- _Excerpted text_:
——

The problem with lifting resources rather than the finished product is that there is more mass in materials in creating the final product, than there is in the product itself.  Just as you have mining units and refineries that can be transported to planets, I believe that there would be a market for foundry units and generic (programmable)robotic presses and assembly lines. With these units, a planet could turn raw materials into metals, alloys, plastics, etc. and then transform those into some finished goods. Units can be reconfigured to manufacture various goods. However, the units would be small compared of regular production factories so the rate of production would be pretty low.


Ascent's picture
Ascent
February 24, 2013 - 7:30am
I would expect that they would have reclamation and refinery space stations where refuse is bioremediated and metals are extracted and melted down, allowing them to be resuable and easily shipped without increasing fuel costs. Salvage would be primarily legal, but regulated. (Salvage teams must have a license to loot and register their claims before hauling.)

Most goods, however, would be in the manner of designs sold on the Frontier web and fabricated on the new world. Foods would be imported by seed and likely grown on a space station with simulated gravity and a controlled environment.


View my profile for a list of articles I have written, am writing, will write.
"It's yo' mama!" —Wicket W. Warrick, Star Wars Ep. VI: Return of the Jedi
"That guy's wise." —Logray, Star Wars Ep.VI: Return of the Jedi
Do You Wanna Date My Avatar? - Felicia Day (The Guild)

——

- _Dataset content_:

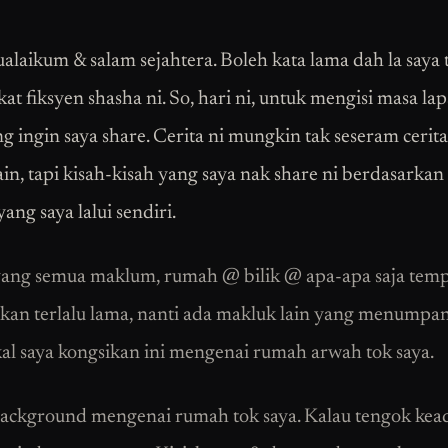
alaikum & salam sejahtera. Boleh kata lama dah la saya 
kat fiksyen shasha ni. So, hari ni, untuk mengisi masa la
g ingin saya share. Cerita ni mungkin tak seseram cerita
ain, tapi kisah-kisah yang saya nak share ni berdasarkan
ang saya lalui sendiri.
yang semua maklum, rumah @ bilik @ apa-apa saja temp
lkan terlalu lama, nanti ada makluk lain yang menumpan
al saya kongsikan ini mengenai rumah arwah tok saya.
background mengenai rumah tok saya. Kalau tengok kea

——

- _Apply what you read_:
A: In the excerpted text, what must salvage teams do before hauling?
B: Say whether each statement agrees with the excerpted text, and quote the deciding words: (i) Foods would be brought in as seeds. (ii) The small manufacturing units would produce goods at a high rate. (iii) Salvage would go unregulated.

- _Task responses_:
A: They must have a license to loot and register their claims.

B:
(i) Yes: "Foods would be imported by seed"
(ii) No: "the rate of production would be pretty low"
(iii) No: "Salvage would be primarily legal, but regulated."